Sous le chapiteau, la disposition particulière du spectacle Both Sidess’adapte à merveille. Au fond, la scène est transformée en gradin, le plateau étant disposé au centre de la structure, avec le public, assis autour. 

Aussi surprenant que la forme, l’artiste plonge le MeM dans une ambiance clubbing qui embarque son auditoire, incapable aux sons des notes synthétisées de rester vissé sur sa chaise. Le public se lève, s’emballe et remue son corps.

Jeanne Added aussi danse. Elle intègre les mouvements à sa musique, comme s’ils avaient été créés en véritable symbiose. Ça fonctionne. Les morceaux s’enchainent, les pistes voix se superposent et l’artiste apparaît en chalengeuse sur le ring du chapiteau, soutenue et acclamée par le public.

C’est comme si l’artiste repoussait ses propres limites. Elle joue avec les lumières, les ambiances, les rythmes et les gestes. Oui, c’est fort. Mais durant la première partie du spectacle, il vient rapidement à nous manquer un truc sans véritablement réussir à mettre le doigt sur le « quoi ». On se laisse prendre au jeu en entendant des chansons comme « Back to summer » ou « Mutate » en mode club mais une (petite) frustration s’installe.

C’est là, quand le concert prend son premier virage que la magie opère. Alors qu’on commençait un tantinet à trouver le temps long, Jeanne Added nous fait relever la tête, pile poil pour nous prendre la claque (musicale) que l’on attendait. Celle-là même qu’elle nous met quand elle déploie sa voix puissante, sublimée par son accompagnement à la basse.

Désormais, nos yeux sont rivés sur le plateau et notre corps est en tension. Parce qu’elle a dans sa manière de chanter, dans sa manière d’interpréter, quelque chose de viscéral. On sent une nécessité, une urgence, un besoin. Une force vitale.

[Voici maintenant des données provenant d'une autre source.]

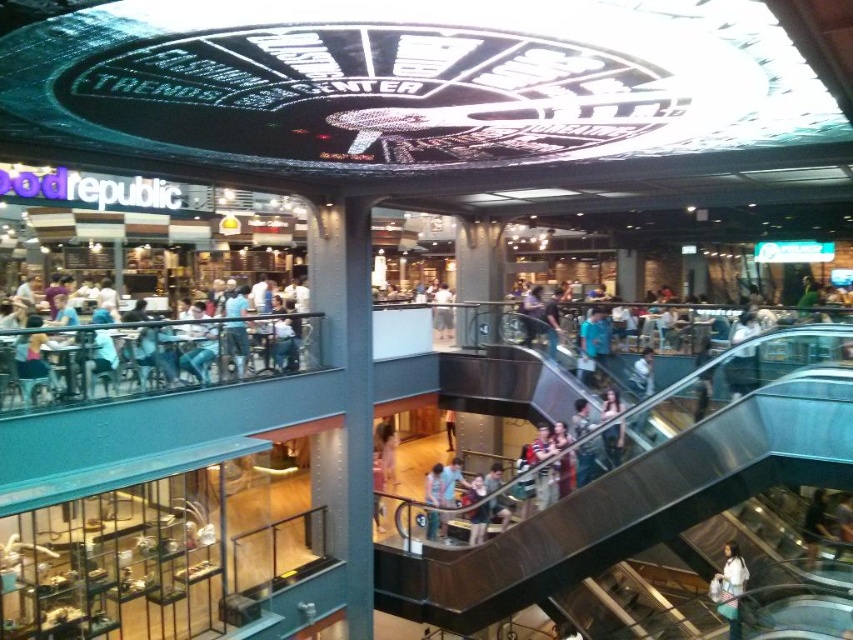
Question: Can you confirm if metallic escalator at center is positioned below white fabric bag at lower right?

Choices:
 (A) no
 (B) yes

Answer: (A)

Question: Which object is positioned closest to the white fabric bag at lower right?

Choices:
 (A) light blue denim jeans at center
 (B) blue denim jeans at upper left
 (C) metallic escalator at center
 (D) light brown leather jacket at center

Answer: (C)

Question: Is white fabric bag at lower right bigger than light brown leather jacket at center?

Choices:
 (A) yes
 (B) no

Answer: (A)

Question: Where is blue denim jeans at upper left located in relation to light brown leather jacket at center in the image?

Choices:
 (A) left
 (B) right

Answer: (A)

Question: Which of the following is the farthest from the observer?

Choices:
 (A) (486, 502)
 (B) (93, 336)
 (C) (572, 538)
 (D) (729, 548)

Answer: (A)

Question: Which object is farther from the camera taking this photo?

Choices:
 (A) light blue denim jeans at center
 (B) white fabric bag at lower right

Answer: (A)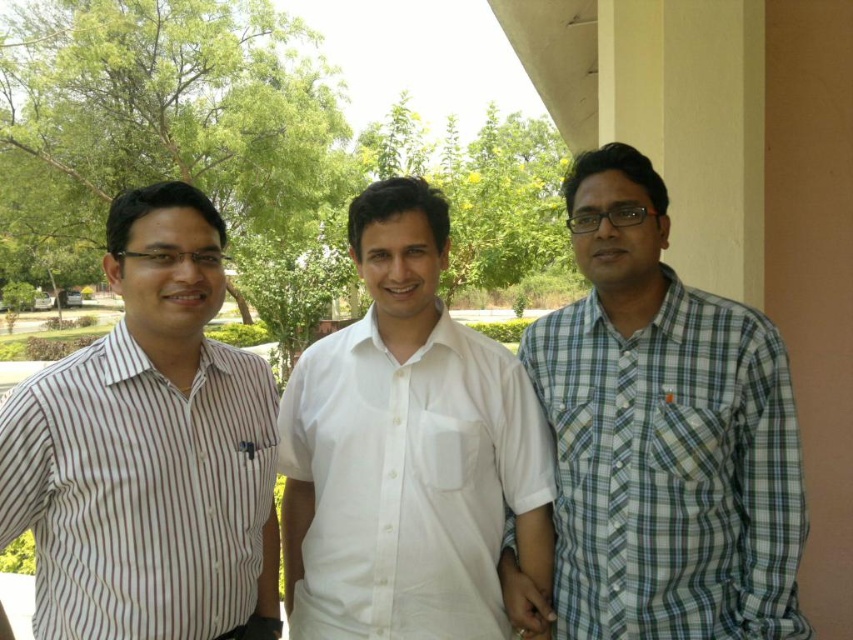
You are standing in the park and want to take a photo of the point at coordinates point (660,632). The camera you are using has a focal length of 50mm and a sensor size of 24mm x 36mm. If the point is 6.86 feet from the camera, what is the approximate size in millimeters of the image of the point on the camera sensor?

The point at coordinates point (660,632) is 6.86 feet from the camera. Using the formula for image size calculation, the image size can be approximated by multiplying the actual size by the focal length divided by the distance. However, since the actual size of the point isn not provided, we cannot compute the exact image size. Please provide the actual size of the point to proceed.

You are standing in a park and want to place a picnic blanket at point [666,385]. If you walk straight ahead, how far will you have to walk to reach that point?

The distance between you and point [666,385] is 2.16 meters, so you will have to walk 2.16 meters straight ahead to reach it.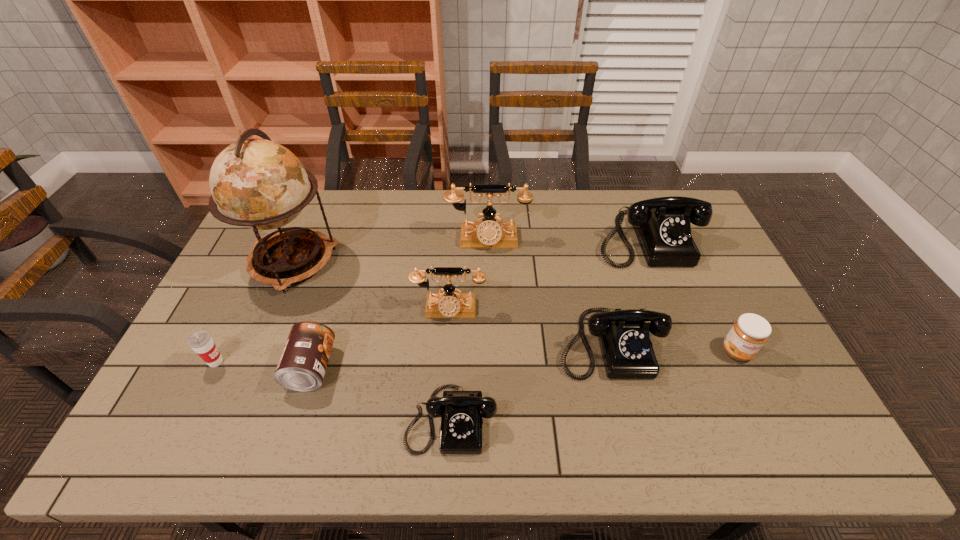
At what (x,y) coordinates should I click in order to perform the action: click on the shortest telephone. Please return your answer as a coordinate pair (x, y). Image resolution: width=960 pixels, height=540 pixels. Looking at the image, I should click on (461, 412).

The width and height of the screenshot is (960, 540). What are the coordinates of `the nearest telephone` in the screenshot? It's located at (461, 412).

At what (x,y) coordinates should I click in order to perform the action: click on vacant region located at the center of the globe. Please return your answer as a coordinate pair (x, y). The height and width of the screenshot is (540, 960). Looking at the image, I should click on (248, 369).

Locate an element on the screen. This screenshot has width=960, height=540. free location located 0.180m on the dial of the tallest telephone is located at coordinates (489, 293).

The height and width of the screenshot is (540, 960). Find the location of `free region located on the dial of the farthest black telephone`. free region located on the dial of the farthest black telephone is located at coordinates (692, 353).

Identify the location of vacant space located 0.340m on the dial of the smaller beige telephone. This screenshot has width=960, height=540. (442, 437).

At what (x,y) coordinates should I click in order to perform the action: click on free region located 0.170m on the dial of the fourth tallest telephone. Please return your answer as a coordinate pair (x, y). The width and height of the screenshot is (960, 540). Looking at the image, I should click on (635, 446).

The width and height of the screenshot is (960, 540). I want to click on vacant area located on the side of the cup with the logo, so click(x=297, y=362).

Locate an element on the screen. The height and width of the screenshot is (540, 960). free space located on the front label of the orange jam is located at coordinates (779, 438).

At what (x,y) coordinates should I click in order to perform the action: click on free space located on the front label of the can. Please return your answer as a coordinate pair (x, y). This screenshot has height=540, width=960. Looking at the image, I should click on (378, 368).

Et ça, elle ne le lâchera pas jusqu’à la fin du spectacle. De « Radiate » à « Look at them » en passant par « War is coming », « Both sides » ou encore « Suddenly », Jeanne Added propose un mix de ces deux albums, Radiate et Be sensational.

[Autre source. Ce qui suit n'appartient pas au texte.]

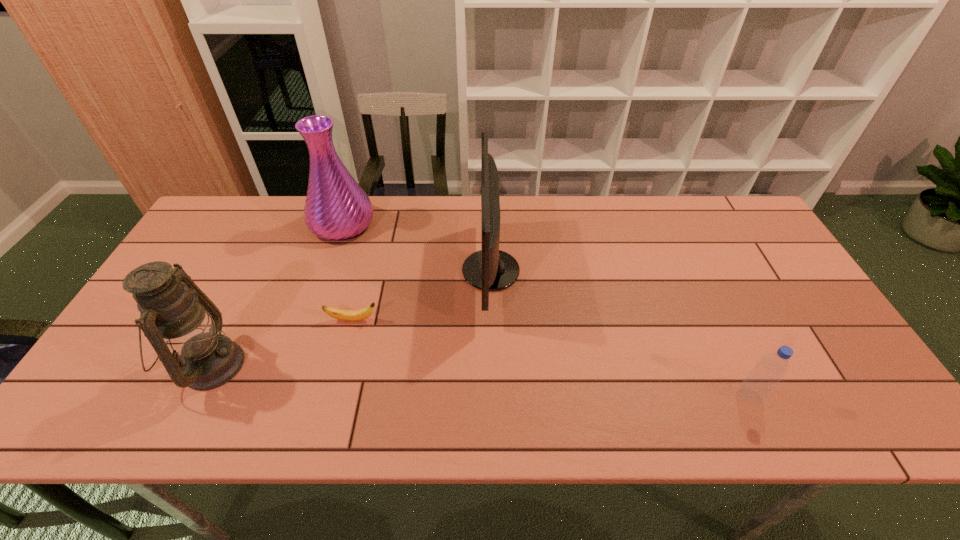
The width and height of the screenshot is (960, 540). Find the location of `free space between the monitor and the bottle`. free space between the monitor and the bottle is located at coordinates (620, 333).

Find the location of `free spot between the vase and the leftmost object`. free spot between the vase and the leftmost object is located at coordinates (276, 295).

Find the location of a particular element. Image resolution: width=960 pixels, height=540 pixels. vacant space that is in between the rightmost object and the monitor is located at coordinates (620, 333).

Locate an element on the screen. This screenshot has width=960, height=540. free spot between the shortest object and the vase is located at coordinates (348, 272).

You are a GUI agent. You are given a task and a screenshot of the screen. Output one action in this format:
    pyautogui.click(x=<x>, y=<y>)
    Task: Click on the free space between the banana and the monitor
    This screenshot has height=540, width=960.
    Given the screenshot: What is the action you would take?
    pyautogui.click(x=421, y=295)

Identify which object is located as the nearest to the leftmost object. Please provide its 2D coordinates. Your answer should be formatted as a tuple, i.e. [(x, y)], where the tuple contains the x and y coordinates of a point satisfying the conditions above.

[(346, 315)]

Locate which object ranks fourth in proximity to the vase. Please provide its 2D coordinates. Your answer should be formatted as a tuple, i.e. [(x, y)], where the tuple contains the x and y coordinates of a point satisfying the conditions above.

[(769, 371)]

The height and width of the screenshot is (540, 960). Identify the location of free space that satisfies the following two spatial constraints: 1. on the screen side of the rightmost object; 2. on the left side of the monitor. (493, 396).

Locate an element on the screen. This screenshot has height=540, width=960. vacant space that satisfies the following two spatial constraints: 1. on the back side of the bottle; 2. on the screen side of the monitor is located at coordinates (690, 271).

Image resolution: width=960 pixels, height=540 pixels. Identify the location of free spot that satisfies the following two spatial constraints: 1. on the screen side of the second shortest object; 2. on the right side of the monitor. (493, 396).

Comme toujours, elle déclenche le frisson. Parce qu’elle fonce et se donne à fond. Elle s’engage dans son corps et dans sa voix, sur scène, et partage sa démarche, sa créativité, son art et son savoir faire avec le public qui l’entoure. C’est une réussite.

 

Jeanne Added : « Je cherche la proximité avec le public et surtout à ne pas être dans un rapport traditionnel, frontal. »

 

YEGG : On vous a vu plusieurs fois à Rennes entre les Trans Musicales et Mythos. Quel regard avez-vous sur le chemin parcouru entre les Trans Musicales et aujourd’hui ?

Jeanne Added : Je suis un peu extasiée. Après, ça m’arrive de temps en temps de regarder en arrière mais bon, je suis principalement en train de faire des choses, en train de travailler, en train d’imaginer la suite, etc. Revenir à Rennes, effectivement, ça fait un peu regarder en arrière car il y a des éléments clés de ma vie qui se sont passés ici. Mais sinon, je pense assez peu dans ces termes-là même si ça fait parti de ma joie de voir tout ce qui s’est passé, de la joie que je peux avoir à faire les choses maintenant. Ma vie est riche de tous ces moments-là, de tout ce développement qui a été incroyable.

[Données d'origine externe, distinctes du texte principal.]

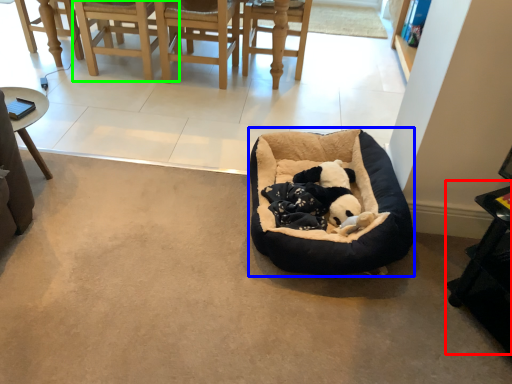
Question: Considering the real-world distances, which object is closest to table (highlighted by a red box)? dog bed (highlighted by a blue box) or chair (highlighted by a green box).

Choices:
 (A) dog bed
 (B) chair

Answer: (A)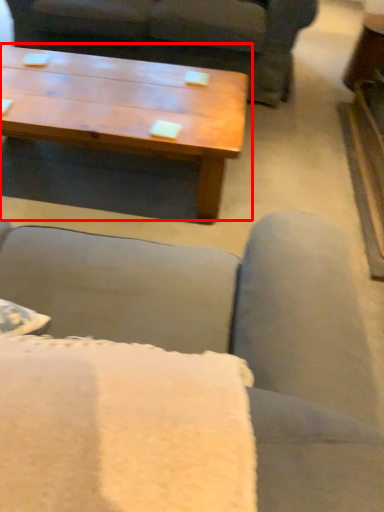
Question: Observing the image, what is the correct spatial positioning of coffee table (annotated by the red box) in reference to studio couch?

Choices:
 (A) left
 (B) right

Answer: (A)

Là, vous passez d’une tournée en groupe à une tournée en solo. Comment on travaille le rapport à l’espace scénique ?

En fait, c’est surtout une tournée qui s’est passée dans les salles de concert et une qui a été conçue pour les théâtres. Ma recherche, en terme d’espace scénique, elle est la même en concert et là. La question principale étant toujours de comment intégrer le public et faire qu’il soit actif et acteur de ce qu’il est en train de vivre. Et de déconnecter le côté consommation, organiser un espace qui permette au public d’être dans un état différent, dans un état de disponibilité, pour qu’on puisse créer quelque chose ensemble.

Quelle place vous donnez au public qui ici s’installe des deux côtés de la scène, comme si vous étiez le miroir, au centre ?

Le spectacle a été conçu pour qu’il soit en bifrontal, donc le public est de part et d’autre du plateau. Ça change un petit peu parce que les gens se voient les uns les autres. Après, chacun se raconte un peu ce qu’il veut par rapport à ça. Je pense que je cherchais de la proximité et surtout de ne pas être dans un rapport traditionnel, frontal. J’avais envie d’autre chose.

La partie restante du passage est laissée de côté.